As expected, transfer entropy from X1 to X2 is higher than from X2 to X1 across parameter values for ε. But, by our definition of the ulam system, dynamical coupling only occurs from X1 to X2. The results, however, show nonzero transfer entropy in both directions. What does this mean?

Computing transfer entropy from finite time series introduces bias, and so does any particular choice of entropy estimator used to calculate it. To determine whether a transfer entropy estimate should be trusted, we can employ surrogate testing. We'll generate surrogate using TimeseriesSurrogates.jl. One possible way to do so is to use a SurrogateTest with independence, but here we'll do the surrogate resampling manually, so we can plot and inspect the results.

In the example below, we continue with the same time series generated above. However, at each value of ε, we also compute transfer entropy for nsurr = 50 different randomly shuffled (permuted) versions of the source process. If the original transfer entropy exceeds that of some percentile the transfer entropy estimates of the surrogate ensemble, we will take that as "significant" transfer entropy.

nsurr = 25 # in real applications, you should use more surrogates
base = 2
te_x1x2 = zeros(length(εs)); te_x2x1 = zeros(length(εs))
te_x1x2_surr = zeros(length(εs), nsurr); te_x2x1_surr = zeros(length(εs), nsurr)
est = ValueHistogram(0.2) # use same bin-width as before

for (i, ε) in enumerate(εs)
    set_parameter!(ds, 1, ε)
    tr = first(trajectory(ds, 500; Ttr = 5000))
    X1 = tr[:, 1]; X2 = tr[:, 2]
    @assert !any(isnan, X1)
    @assert !any(isnan, X2)
    te_x1x2[i] = transferentropy(TEShannon(; base), est, X1, X2)
    te_x2x1[i] = transferentropy(TEShannon(; base), est, X2, X1)
    s1 = surrogenerator(X1, RandomShuffle()); s2 = surrogenerator(X2, RandomShuffle())

    for j = 1:nsurr
        te_x1x2_surr[i, j] =  transferentropy(TEShannon(; base), est, s1(), X2)
        te_x2x1_surr[i, j] =  transferentropy(TEShannon(; base), est, s2(), X1)

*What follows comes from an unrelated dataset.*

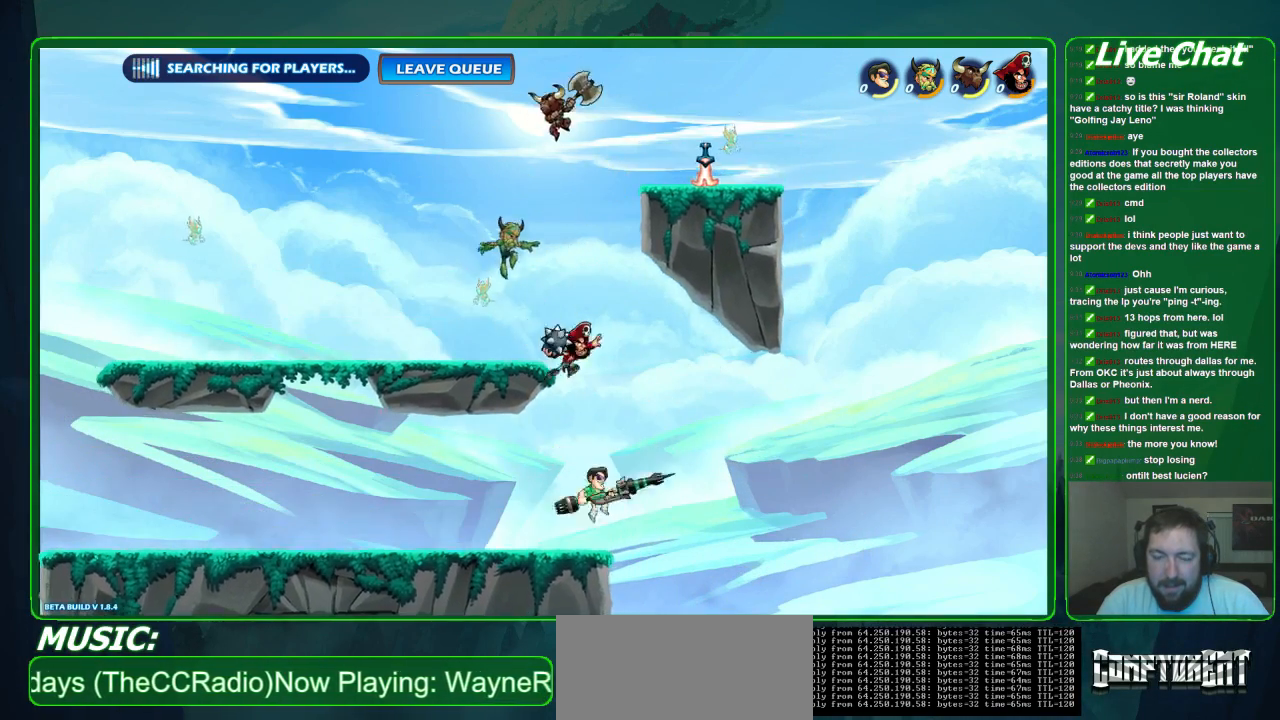
{"buttons": [], "left_stick": "down-right", "events": [[267, "left_stick", "up-left"], [300, "A", "down"], [400, "A", "up"], [500, "left_stick", "down-right"]]}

# Compute 95th percentiles of the surrogates for each ε
qs_x1x2 = [quantile(te_x1x2_surr[i, :], 0.95) for i = 1:length(εs)]
qs_x2x1 = [quantile(te_x2x1_surr[i, :], 0.95) for i = 1:length(εs)]

fig = with_theme(theme_minimal(), markersize = 2) do
    fig = Figure()
    ax = Axis(fig[1, 1], xlabel = "epsilon", ylabel = "Transfer entropy (bits)")
    scatterlines!(ax, εs, te_x1x2, label = "X1 to X2", color = :black, lw = 1.5)
    scatterlines!(ax, εs, qs_x1x2, color = :black, linestyle = :dot, lw = 1.5)
    scatterlines!(ax, εs, te_x2x1, label = "X2 to X1", color = :red)
    scatterlines!(ax, εs, qs_x2x1, color = :red, linestyle = :dot)
    axislegend(ax, position = :lt)
    return fig

The plot above shows the original transfer entropies (solid lines) and the 95th percentile transfer entropies of the surrogate ensembles (dotted lines). As expected, using the surrogate test, the transfer entropies from X1 to X2 are mostly significant (solid black line is above dashed black line). The transfer entropies from X2 to X1, on the other hand, are mostly not significant (red solid line is below red dotted line).